The fastest path is to build interactively and export:

  1. Ingest the run without importing dashboards: depictio-cli run --template <id> --data-root <path> --skip-dashboard-import
  2. Build the dashboard in the Depictio UI.
  3. Dashboard settings → Export YAML, and save it as dashboards/main.yaml.

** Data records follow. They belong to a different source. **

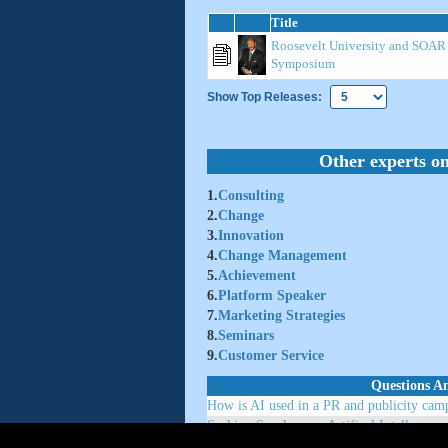
Title
Roosevelt University and SOA
Symposium
Show Top Releases:
Other experts on
1.
Consulting
2.
Change
3.
Innovation
4.
Change Management
5.
Achievement
6.
Platform Speaker
7.
Marketing Strategies
8.
Seminars
9.
Customer Service
Questions A
How is AI used in a PR and publicity camp
Seaking Speakers on Artifical Intellegence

Step 5 — Test end-to-end & open a PR

depictio-cli run --template <pipeline>/<version> --data-root /path/to/run

Check before submitting:

  • template_id follows <org>/<pipeline>/<version>.
  • Every recipe has a docstring and a typed EXPECTED_SCHEMA; depictio-cli dev recipe run passes for each.
  • Dashboard YAML is committed.
  • No hardcoded absolute paths — only {DATA_ROOT} / template variables.
  • A full depictio-cli run --template … completes without error and dashboards render with the template badge.

In the PR, include: the pipeline name + docs link, the version tested, the reference dataset used (e.g. an nf-core AWS results URL), and a screenshot of at least one dashboard.

Badge promotion

Submitted templates start Experimental and are promoted as they're reviewed and tested:

Badge Criteria
Experimental Shared as-is. PR submitted; feedback and PRs welcome.
Reviewed Tested, CI passes, reviewed by the Depictio team or community.
Certified Validated by the pipeline lead developer. Highest trust level.

Getting help

  • Open a GitHub Discussion and tag your PR template.
  • Reference implementation: depictio/projects/nf-core/ampliseq/.